Peut-on sauver les coraux?

CHRONIQUE / L’évolution nous apprend que dans une grande population d’individus qui peuvent se reproduire librement, la proportion des allèles (formes de gènes différents) tend à demeurer constante d’une génération à l’autre si ces allèles ne présentent pas une valeur sélective. Cela s’explique par le hasard des combinaisons entre les gamètes. La valeur sélective est un avantage adaptatif qui permet à certains individus de survivre à des conditions hostiles du milieu mieux que les autres. Assez de théorie, voyons un exemple.

Les coraux sont des animaux invertébrés qui comptent environ 800 espèces. Ils ont deux stades vitaux. La phase juvénile (planula) est mobile dans le zooplancton. Ils dérivent alors dans la couche supérieure de l’océan où ils se nourrissent de microorganismes. La phase adulte (polype) est fixe. Certains peuvent aussi se multiplier de façon asexuée. Les polypes se fixent à une surface accueillante (souvent un récif corallien préexistant ou sur un fond rocheux propice). Là, l’animal se protège des prédateurs en secrétant une coquille de calcaire qui va s’élaborer tout au long de sa vie. Il se nourrit grâce à des algues symbiotiques comme les zooxanthelles ou en filtrant les particules qui passent à sa portée. Lorsque les polypes meurent, leurs squelettes restent en place et forment des récifs comme ceux qui composent la grande barrière australienne ou les atolls polynésiens. Les coraux se reproduisent en rejetant leurs gamètes mâles et femelles qui remontent à la surface où ils ont quelques heures pour se rencontrer.

La mortalité est effarante, mais cela suffit à maintenir les espèces. Les coraux aiment les eaux chaudes, mais pas trop. Lorsque la température franchit leur limite de tolérance, ils expulsent les algues nourricières et meurent, ce qui cause le « blanchiment » du corail. Les coraux ont aussi besoin d’une eau légèrement basique pour bien construire leur squelette. En résumé, un récif corallien est une colonie d’individus nombreux qui se reproduisent librement et prospèrent dans un environnement stable. On peut donc postuler qu’ils disposent d’une variété d’allèles qui constitue l’essence de leur biodiversité génétique.
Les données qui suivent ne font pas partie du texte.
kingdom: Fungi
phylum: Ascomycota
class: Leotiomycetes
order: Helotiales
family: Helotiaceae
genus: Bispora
Avec les changements climatiques, la dissolution du CO2 dans l’eau de mer provoque son acidification et, bien sûr, l’énergie supplémentaire la réchauffe. Cela provoque une mortalité inquiétante des coraux, à tel point que le GIEC prédit une disparition de 70 % des coraux pour un réchauffement de 1,5 degré et de 99 % s’il atteint deux degrés d’ici la fin du siècle. Or, le Emission Gap Report de l’ONU, paru le 26 novembre, nous indique qu’on se dirige allègrement vers un réchauffement supérieur à trois degrés, même si tous les engagements des pays signataires de l’Accord de Paris sont tenus.

Pour éviter ce scénario catastrophe, plusieurs équipes de scientifiques se sont mobilisées pour voir comment on peut utiliser la biologie de l’évolution pour sauver les coraux. L’idée est simple. Même si la majorité des coraux d’un récif meurt, ceux qui restent possèdent sans doute les allèles qui permettent de résister à une température plus élevée. Il s’agit donc de les faire se multiplier en laboratoire ou en nature et de favoriser leur implantation sur des récifs mourants ou déjà morts. Ainsi, on augmente l’efficacité de la sélection naturelle. Pas bête.

Plusieurs projets sont en cours, mettant à contribution des universités, des centres de recherche et des ONG. On a même imaginé de capturer les gamètes émis à la surface de l’océan par des récifs de corail résistants, de permettre la fécondation et le développement des planulas à l’abri de la prédation. Cela permet d’avoir beaucoup plus de succès reproductif et de répandre ainsi plus efficacement au sein de la population les allèles permettant de s’adapter aux nouvelles conditions. Il y a donc de l’espoir, mais tout cela ne servira à rien si on continue d’augmenter chaque année les émissions polluantes.